13/6/12

Capítulo 18 ½ (No tan) sordos ruidos

Cuando se enteró de la muy interesante iniciativa de la Facultad de Periodismo de La Plata de unificar los baños y, de esa manera, derribar las tradicionales barreras sanitarias de género (barreras físicas pero sobre todo culturales, porque muchos pelotudos, acaso con el altruista interés de mantener la sensualidad de un sector de la población y la libido propia a resguardo de la acción corrosiva de los costados más escatológicos de las personas, siguen sosteniendo el mito de que las chicas no hacen caca o, en todo caso, si lo hicieran, que sus deposiciones olerían a delicadas fragancias –rosas, jazmines o praderas, ponele), el pelotudo, que le ve siempre el pelo al huevo porque es un pelotudo con dedicación exclusiva, pensó que el problema son los ruidos. Incluso se lo comentó a su madre: le dijo a su madre, que no se sorprende de sus pelotudeces porque lo conoce como que lo parió, que el problema de los baños mixtos son los ruidos. Y le explicó:
1)      El pelotudo medio es sensible –su pudor se eriza- a la trascendencia de sus actividades fisiológicas más allá de los límites de su privacidad, sean estos márgenes los que sean, porque no necesariamente la privacidad siempre es de uno, porque uno puede hacer cosas privadas de a dos, de a tres o con la cantidad de gente que más le plazca. O sea: a nadie le gusta que terceros que están fuera de su privacidad le escuchen sus vientos. De hecho, no hay situación más límite, más embarazosa, más dramática que la del novio que va a cenar por primera vez a casa de los padres de la novia y, acorralado por inclemencias gastrointestinales impostergables, advierte que el servicio está tan cerca de la mesa del comedor que la puerta no alcanzará para evitar la publicidad de sus actos si es que sus vísceras deciden ignorar las expectativas de su ser social y ponerle sonido a sus procedimientos. De ahí la metáfora popular: apretado como pedo de visita.

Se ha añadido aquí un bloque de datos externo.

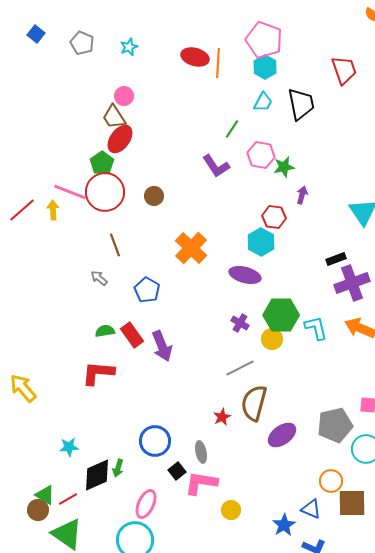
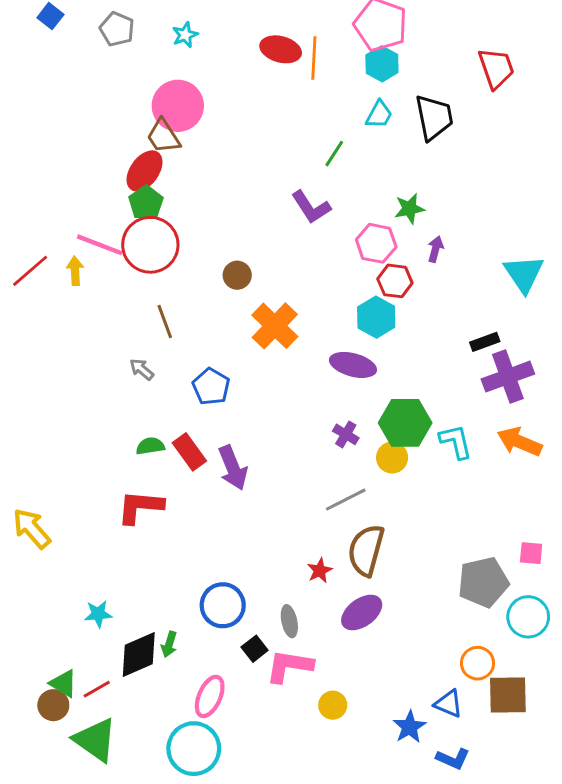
pink circle: (124, 96) -> (178, 106), size x1.8
red ellipse: (120, 139) -> (145, 171), moved
pink hexagon: (261, 155) -> (376, 243), moved
brown circle: (154, 196) -> (237, 275), moved
purple ellipse: (282, 435) -> (362, 612), moved

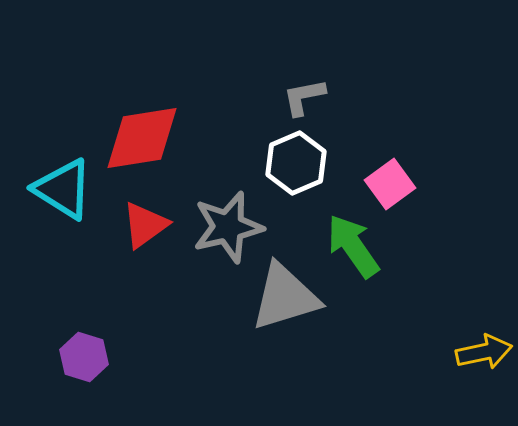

2)      Enfrentado al mingitorio, al pelotudo medio le gusta sentir en sus manos el peso de su virilidad -lo mensura con sutiles movimientos descendentes y ascendentes- y suele compartir el orgullo de macho con el amigo que, cómplice en ese ritual tan masculino, le dice faaaaa, loco, ahí tenés medio kilito de peceto, ¿no? Pero lo que más le gusta, lo que lleva al éxtasis al pelotudo medio varón es soltar -rajarse es la palabra adecuada, porque es una acción esmerada- un pedo bien sonoro -de esos que provocan la risotada adolescente incluso en la barra de amigotes cincuentones reunidos frente a la tele para ver Ferro-Brown de Madryn- mientras se echa una meada de ésas en las que se libera de la mitad de su peso en líquido. Sin ir más lejos, el pelotudo atendía hoy severas urgencias encerrado en uno de los cubículos del baño de la oficina cuando dos pelotudos entraron y -según pudo adivinar- se entregaron juntos al placer de esa meada reparadora frente a los mingitorios. Promediaba el trámite cuando un flato (del latín flatus: viento) largo y para nada discreto (un vetarrón, digamos), imprevisto como el estruendo de un pantalón que se rasga en una agachada imprudente, cortó el leve sonido de los chorros sobre la porcelana blanca y las bolitas igual de blancas de naftalina y conmovió los azulejos del recinto como un trueno en el sosiego de una noche calma de verano. Gracias, dijo uno y enseguida prrrrrrrrrrrr, la respuesta proporcional y el remate: Faltaba más, mandó el otro y los dos echaron a reír a carcajadas, felices, plenos y livianitos como boleadora de rhodesias.
- Sí: el problema de los baños mixtos son los ruidos- insistió el pelotudo y explicó: -Por el pudor de los pudorosos, porque quizá las chicas no estén dispuestas a tolerar las tradiciones de los pelotudos varones y porque ellos, ante la falta de mingitorios y con tal de no resignar esas ceremonias atávicas, ancestrales, van a terminar meando en los árboles de los jardines, como a todo pelotudo que se precie le gusta echarse una buena meada.